** Opening Data to process block **

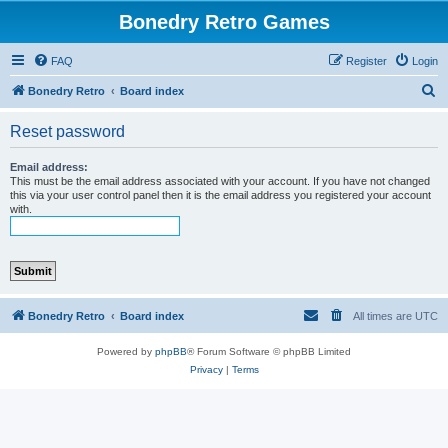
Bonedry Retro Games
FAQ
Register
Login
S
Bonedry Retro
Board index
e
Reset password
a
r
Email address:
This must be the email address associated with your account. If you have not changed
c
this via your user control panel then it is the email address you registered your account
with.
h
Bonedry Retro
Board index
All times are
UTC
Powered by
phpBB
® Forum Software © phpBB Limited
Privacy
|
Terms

** Closing Data to process block **
** Opening Data to process block **

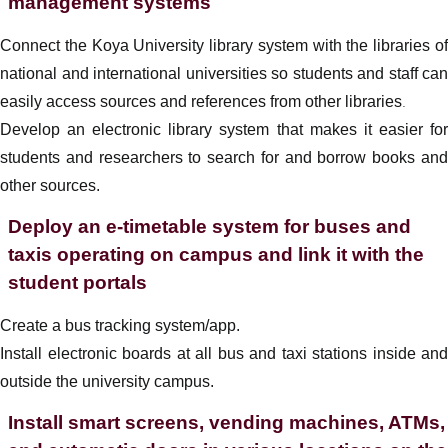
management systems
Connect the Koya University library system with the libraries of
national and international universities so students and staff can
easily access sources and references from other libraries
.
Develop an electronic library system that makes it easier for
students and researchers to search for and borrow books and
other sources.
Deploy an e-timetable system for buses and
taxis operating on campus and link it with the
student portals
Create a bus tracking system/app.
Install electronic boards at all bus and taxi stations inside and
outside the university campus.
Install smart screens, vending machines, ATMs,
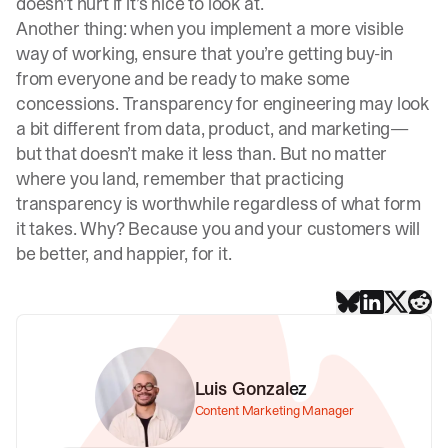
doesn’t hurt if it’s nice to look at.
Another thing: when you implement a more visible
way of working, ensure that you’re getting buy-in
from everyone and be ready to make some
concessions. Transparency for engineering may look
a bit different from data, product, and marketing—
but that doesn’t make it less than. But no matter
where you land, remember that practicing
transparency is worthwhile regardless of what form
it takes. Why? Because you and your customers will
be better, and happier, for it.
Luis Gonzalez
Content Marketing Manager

** Closing Data to process block **

Only those lines of the entries above that run from the line containing "national and international" to the line containing "Deploy an e-timetable system for buses and", both included, should be transcribed exactly.

national and international universities so students and staff can
easily access sources and references from other libraries
.
Develop an electronic library system that makes it easier for
students and researchers to search for and borrow books and
other sources.
Deploy an e-timetable system for buses and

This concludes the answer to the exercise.